If both connection attributes DateAlias and SendDateTimeAsIngresDate are left unspecified, the default behavior of the driver may change. The following table shows how DateAlias and SendDateTimeAsIngresDate interact for undefined attributes:
DATEALIAS
SENDDATETIMEASINGRESDATE
Resulting Values
ansidate
undefined
ansidate, false
ingresdate
undefined
ingresdate, true
undefined
Y
ingresdate, true
undefined
N
ansidate, false
undefined
undefined
ingresdate, true
"False" Magic Dates
ODBC does not know whether a given column is an ANSI date/time type or an Ingresdate type. This ambiguity can cause problems.

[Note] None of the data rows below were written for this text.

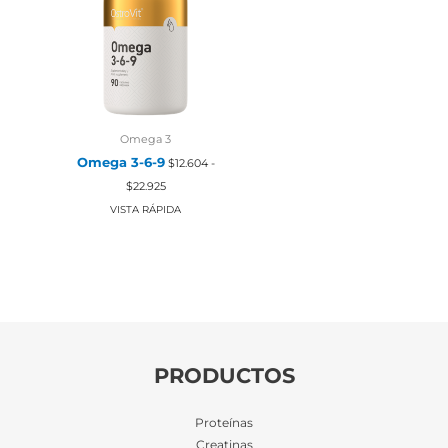
Omega 3
Omega 3-6-9
$
12.604
-
Rango
$
22.925
de
precios:
VISTA RÁPIDA
desde
$12.604
hasta
$22.925
PRODUCTOS
Proteínas
Creatinas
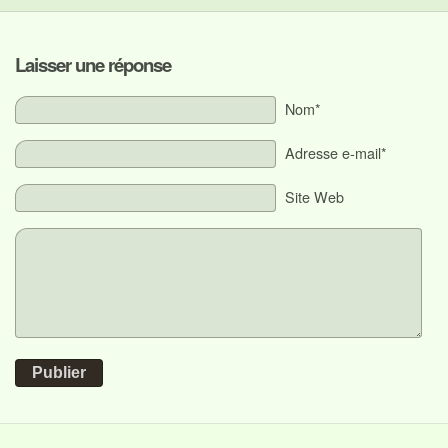
Laisser une réponse
Nom*
Adresse e-mail*
Site Web
Publier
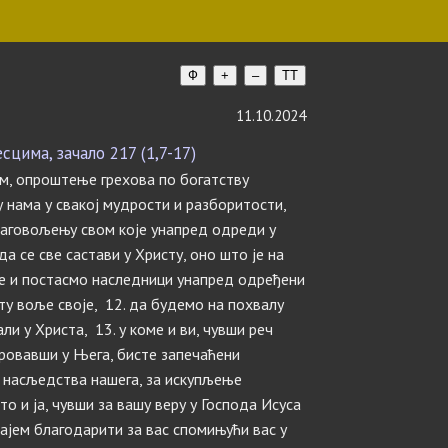
Ф
+
–
TT
11.10.2024
цима, зачало 217 (1,7-17)
м, опроштење грехова по богатству
у нама у свакој мудрости и разборитости,
благовољењу свом које унапред одреди у
а се све састави у Христу, оно што је на
оме и постасмо наследници унапред одређени
ту воље своје, 12. да будемо на похвалу
ли у Христа, 13. у коме и ви, чувши реч
еровавши у Њега, бисте запечаћени
г насљедства нашега, за искупљење
то и ја, чувши за вашу веру у Господа Исуса
тајем благодарити за вас спомињући вас у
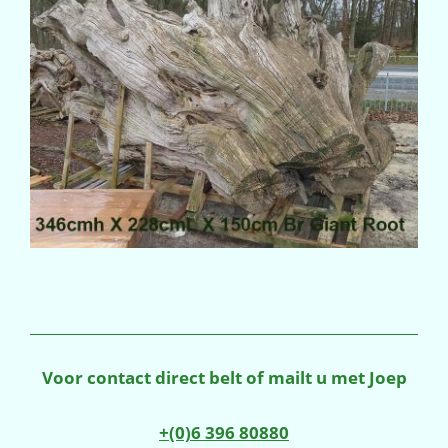
Voor contact direct belt of mailt u met Joep
+(0)6 396 80880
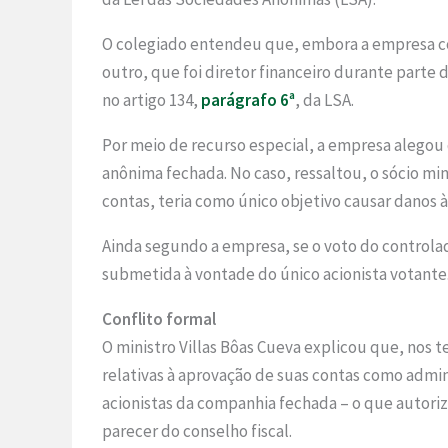
O colegiado entendeu que, embora a empresa con
outro, que foi diretor financeiro durante parte 
no artigo 134,
parágrafo 6ª
, da LSA.
Por meio de recurso especial, a empresa alegou 
anônima fechada. No caso, ressaltou, o sócio min
contas, teria como único objetivo causar danos 
Ainda segundo a empresa, se o voto do controlad
submetida à vontade do único acionista votante
Conflito formal
O ministro Villas Bôas Cueva explicou que, nos t
relativas à aprovação de suas contas como admini
acionistas da companhia fechada – o que autoriza
parecer do conselho fiscal.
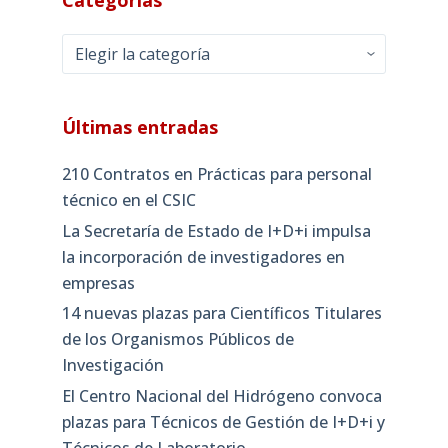
Categorías
Últimas entradas
210 Contratos en Prácticas para personal
técnico en el CSIC
La Secretaría de Estado de I+D+i impulsa
la incorporación de investigadores en
empresas
14 nuevas plazas para Científicos Titulares
de los Organismos Públicos de
Investigación
El Centro Nacional del Hidrógeno convoca
plazas para Técnicos de Gestión de I+D+i y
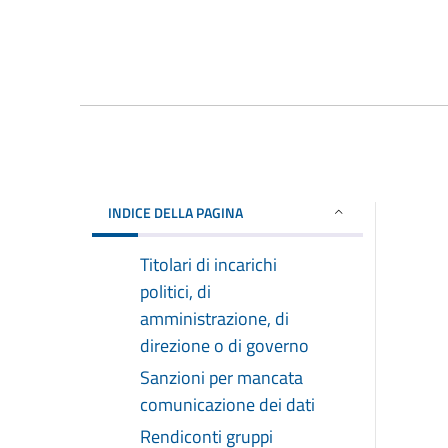
INDICE DELLA PAGINA
Titolari di incarichi
politici, di
amministrazione, di
direzione o di governo
Sanzioni per mancata
comunicazione dei dati
Rendiconti gruppi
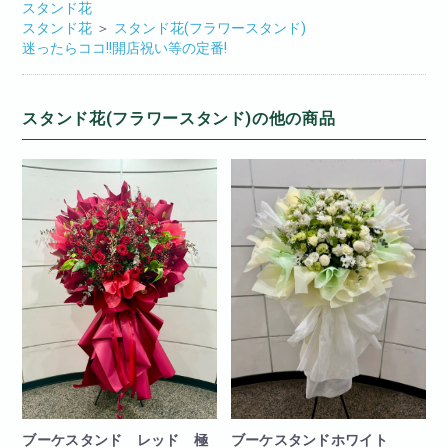
スタンド花
スタンド花
＞
スタンド花(フラワースタンド)
迷ったらココ!!開店祝い等の定番!
スタンド花(フラワースタンド)の他の商品
ブーケスタンド レッド 極
ブーケスタンドホワイト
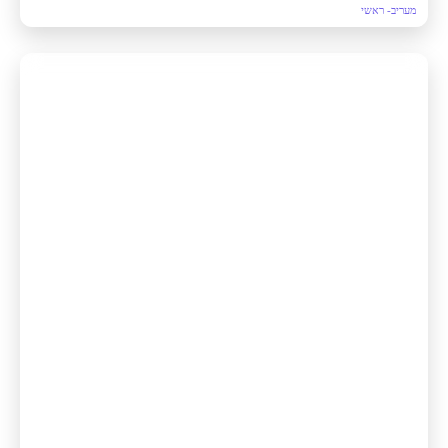
מעריב- ראשי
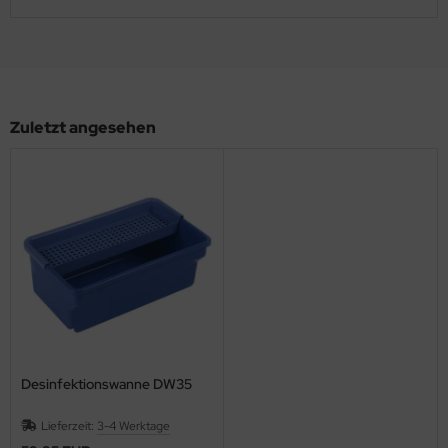
Zuletzt angesehen
Desinfektionswanne DW35
Lieferzeit:
3-4 Werktage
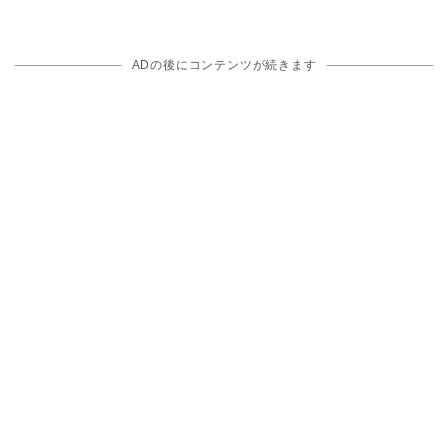
ADの後にコンテンツが続きます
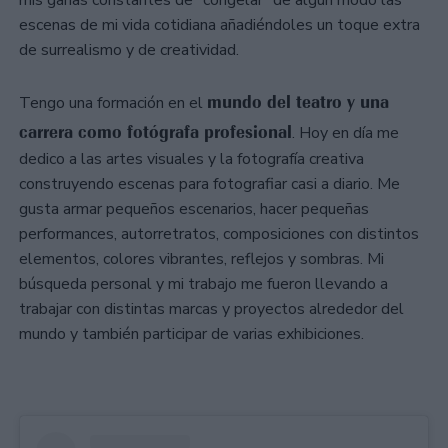
escenas de mi vida cotidiana añadiéndoles un toque extra
de surrealismo y de creatividad.
mundo del teatro y una
Tengo una formación en el
carrera como fotógrafa profesional
. Hoy en día me
dedico a las artes visuales y la fotografía creativa
construyendo escenas para fotografiar casi a diario. Me
gusta armar pequeños escenarios, hacer pequeñas
performances, autorretratos, composiciones con distintos
elementos, colores vibrantes, reflejos y sombras. Mi
búsqueda personal y mi trabajo me fueron llevando a
trabajar con distintas marcas y proyectos alrededor del
mundo y también participar de varias exhibiciones.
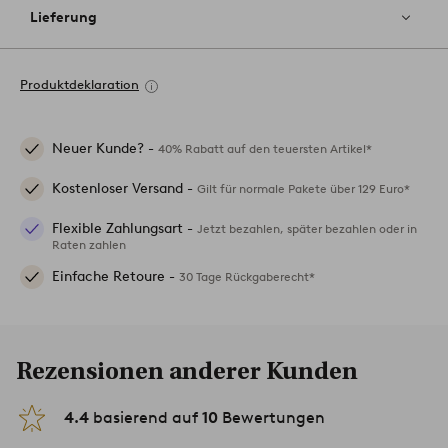
Lieferung
Produktdeklaration
Neuer Kunde? -
40% Rabatt auf den teuersten Artikel*
Kostenloser Versand -
Gilt für normale Pakete über 129 Euro*
Flexible Zahlungsart -
Jetzt bezahlen, später bezahlen oder in
Raten zahlen
Einfache Retoure -
30 Tage Rückgaberecht*
Rezensionen anderer Kunden
4.4
basierend auf
10
Bewertungen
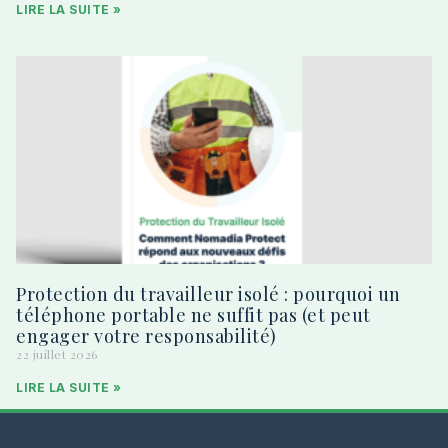
LIRE LA SUITE »
Protection du travailleur isolé : pourquoi un
téléphone portable ne suffit pas (et peut
engager votre responsabilité)
22 juillet 2026
LIRE LA SUITE »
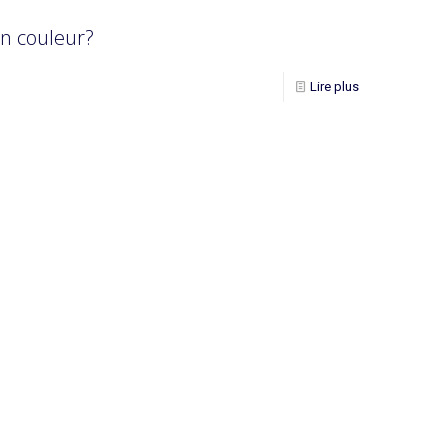
n couleur?
Lire plus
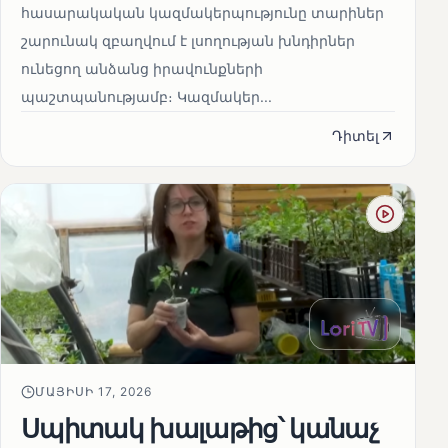
հասարակական կազմակերպությունը տարիներ
շարունակ զբաղվում է լսողության խնդիրներ
ունեցող անձանց իրավունքների
պաշտպանությամբ։ Կազմակեր...
Դիտել
ՄԱՅԻՍԻ 17, 2026
Սպիտակ խալաթից՝ կանաչ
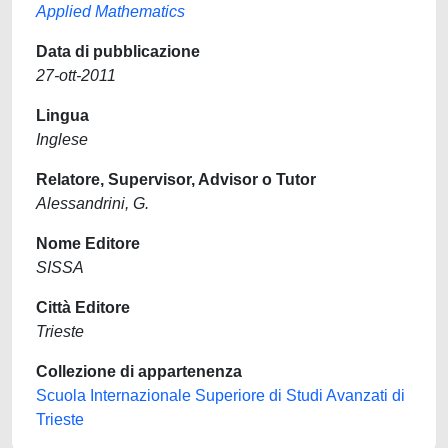
Applied Mathematics
Data di pubblicazione
27-ott-2011
Lingua
Inglese
Relatore, Supervisor, Advisor o Tutor
Alessandrini, G.
Nome Editore
SISSA
Città Editore
Trieste
Collezione di appartenenza
Scuola Internazionale Superiore di Studi Avanzati di
Trieste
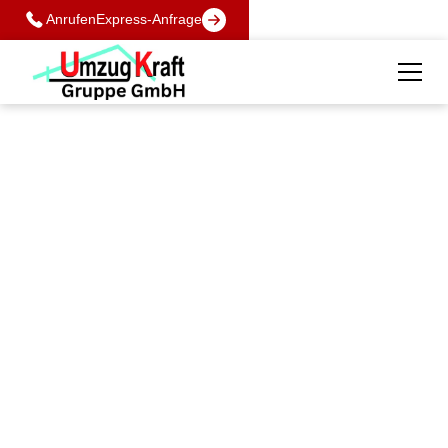
Anrufen
Express-Anfrage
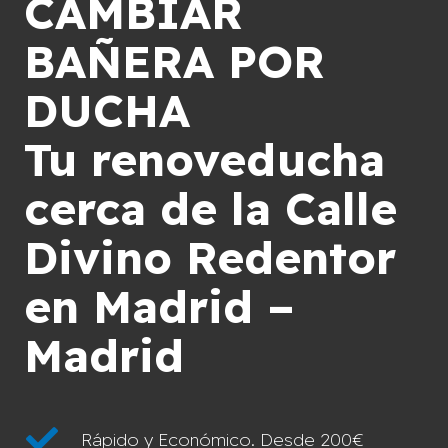
CAMBIAR
BAÑERA POR
DUCHA
Tu renoveducha
cerca de la Calle
Divino Redentor
en Madrid –
Madrid
Rápido y Económico. Desde 200€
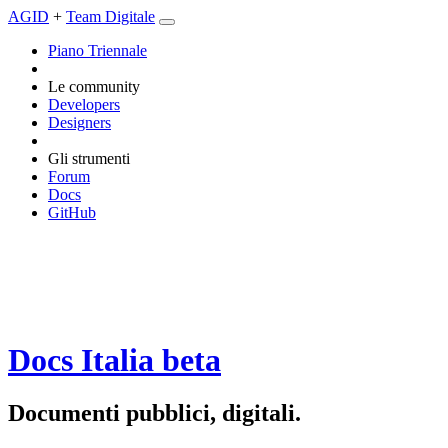
AGID
+
Team Digitale
Piano Triennale
Le community
Developers
Designers
Gli strumenti
Forum
Docs
GitHub
Docs Italia
beta
Documenti pubblici, digitali.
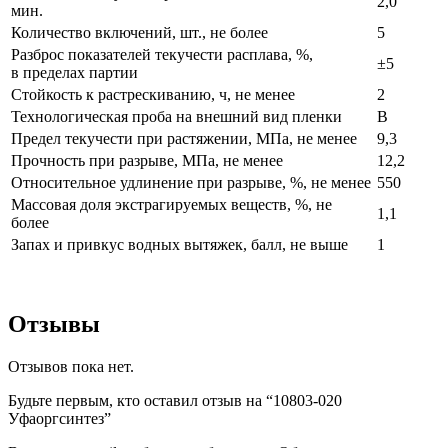
2,0
мин.
Количество включений, шт., не более
5
Разброс показателей текучести расплава, %,
±5
в пределах партии
Стойкость к растрескиванию, ч, не менее
2
Технологическая проба на внешний вид пленки
В
Предел текучести при растяжении, МПа, не менее
9,3
Прочность при разрыве, МПа, не менее
12,2
Относительное удлинение при разрыве, %, не менее
550
Массовая доля экстрагируемых веществ, %, не
1,1
более
Запах и привкус водных вытяжек, балл, не выше
1
Отзывы
Отзывов пока нет.
Будьте первым, кто оставил отзыв на “10803-020
Уфаоргсинтез”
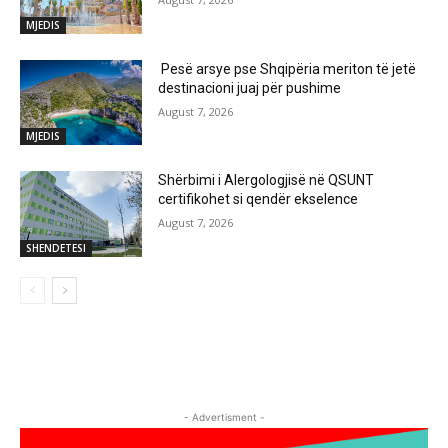
MJEDIS
Pesë arsye pse Shqipëria meriton të jetë
destinacioni juaj për pushime
August 7, 2026
MJEDIS
Shërbimi i Alergologjisë në QSUNT
certifikohet si qendër ekselence
August 7, 2026
SHENDETESI
- Advertisment -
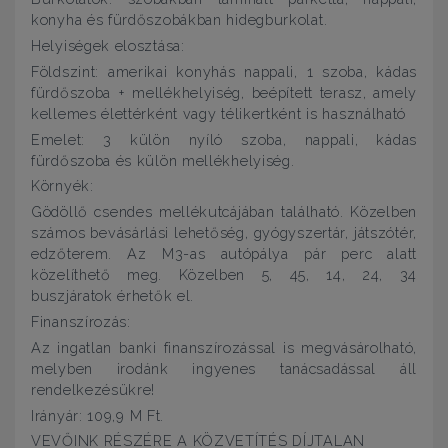
konyha és fürdőszobákban hidegburkolat.
Helyiségek elosztása:
Földszint: amerikai konyhás nappali, 1 szoba, kádas
fürdőszoba + mellékhelyiség, beépített terasz, amely
kellemes élettérként vagy télikertként is használható
Emelet: 3 külön nyíló szoba, nappali, kádas
fürdőszoba és külön mellékhelyiség.
Környék:
Gödöllő csendes mellékutcájában található. Közelben
számos bevásárlási lehetőség, gyógyszertár, játszótér,
edzőterem. Az M3-as autópálya pár perc alatt
közelíthető meg. Közelben 5, 45, 14, 24, 34
buszjáratok érhetők el.
Finanszírozás:
Az ingatlan banki finanszírozással is megvásárolható,
melyben irodánk ingyenes tanácsadással áll
rendelkezésükre!
Irányár: 109,9 M Ft.
VEVŐINK RÉSZÉRE A KÖZVETÍTÉS DÍJTALAN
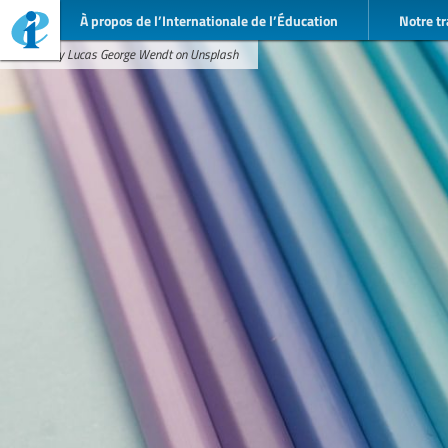
À propos de l’Internationale de l’Éducation
Notre tr
Photo by Lucas George Wendt on Unsplash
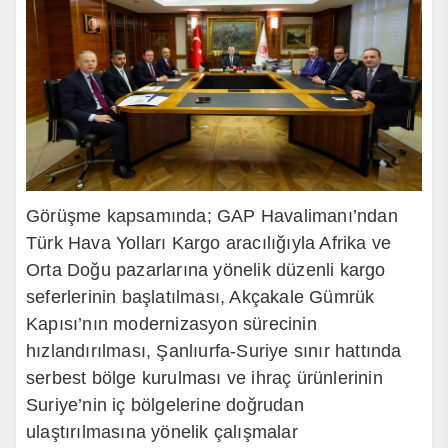
Görüşme kapsamında; GAP Havalimanı’ndan
Türk Hava Yolları Kargo aracılığıyla Afrika ve
Orta Doğu pazarlarına yönelik düzenli kargo
seferlerinin başlatılması, Akçakale Gümrük
Kapısı’nın modernizasyon sürecinin
hızlandırılması, Şanlıurfa-Suriye sınır hattında
serbest bölge kurulması ve ihraç ürünlerinin
Suriye’nin iç bölgelerine doğrudan
ulaştırılmasına yönelik çalışmalar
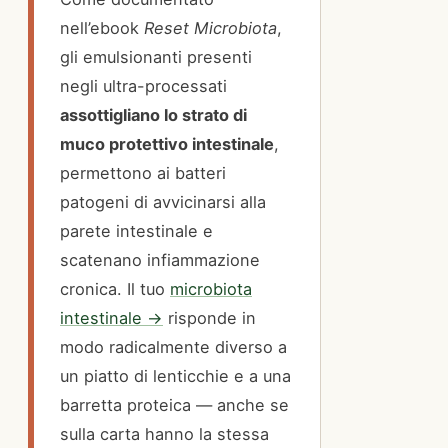
nell’ebook
Reset Microbiota
,
gli emulsionanti presenti
negli ultra-processati
assottigliano lo strato di
muco protettivo intestinale
,
permettono ai batteri
patogeni di avvicinarsi alla
parete intestinale e
scatenano infiammazione
cronica. Il tuo
microbiota
intestinale →
risponde in
modo radicalmente diverso a
un piatto di lenticchie e a una
barretta proteica — anche se
sulla carta hanno la stessa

For example, 9999-12-31 is a valid ANSI date. Therefore, if the ODBC driver and the Ingres database support ANSI syntax, applications that insert dates of 9999-12-31 into ingresdate fields will retrieve 9999-12-31, but the result is not an empty date. Instead, this is the actual date 9999-12-31. This is a "false" empty date.
Note:  If your application uses INGRESDATEs, the default ANSI syntax can cause corrupt data, or cause search queries to fail. Specify the Ingres ODBC configuration attribute "Send Date/Time as Ingres Date" or connection string attribute "SendDateTimeAsIngresDate=y" to force the ODBC Driver to use INGRESDATE syntax.